The Divine Economy also explores the origins and trajectories of religions. It is an expansive take reminiscent of Max Weber and Robert Bellah on the evolution of religion. Key in these trajectories is the human need for understanding as well as the importance of narratives for making meaning of circumstances and realities in this world, and potentially transcendent explanations. Throughout the book, Seabright points to how religion meets basic human desires for worldly and otherworldly goods and explanations, but it is not until Chapter Eight (of a 14-chapter book) that he details his view of the evolutionary origins of a desire for supernatural explanations. When I use the book in classes, I will reorder the chapters.
Many sociologists will be drawn to Seabright's take on religion and politics and on gender and religion. In line with his flexible perspective on platforms, the relationship between religion and politics varies depending on the religious and political platforms present in a particular time and place. There is no grand theory of the connection between religion and politics. Political elites may seek religious legitimation and engage religious narratives (and this may help them retain power), or seeking religious imprimatur may diminish their political capital or create division in the polity. The dominant western Christian view that women are more religious than men is also taken to task as being geographically and historically limited. The only general finding is that women tend to be excluded from wielding power in religious organizations, perhaps especially in transcendent religious traditions.
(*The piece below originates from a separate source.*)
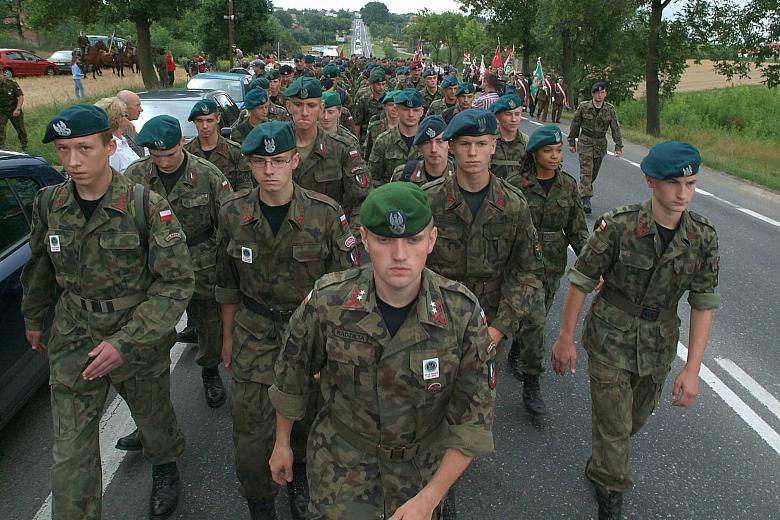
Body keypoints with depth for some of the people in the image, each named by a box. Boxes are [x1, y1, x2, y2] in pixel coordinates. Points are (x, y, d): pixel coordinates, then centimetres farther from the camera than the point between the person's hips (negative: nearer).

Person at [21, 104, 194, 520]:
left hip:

Seabright also takes up the question of the social organization of religious traditions and denominations. He specifies that the Catholic Church has a relatively flat hierarchy (Pope, Cardinals, Bishops, Priests, laity), which allows a great deal of flexibility for lower-level units across its global operation. In contrast, Islam and Judaism have almost no hierarchies, which enables rapid expansion and entrepreneurship but also increases potential conflict. This structural perspective on the dynamics of religious organizations merits more attention by scholars interested in the social scientific study of religion.
Seabright took on a monumental task of providing a new framework for analyzing how religions operate in the social world across time and space, and he has delivered an exceptional work. The Divine Economy should be required reading for anyone interested in understanding the development and trajectory of world religions. It is exceptionally well written and well produced, and nonspecialists can follow it with ease.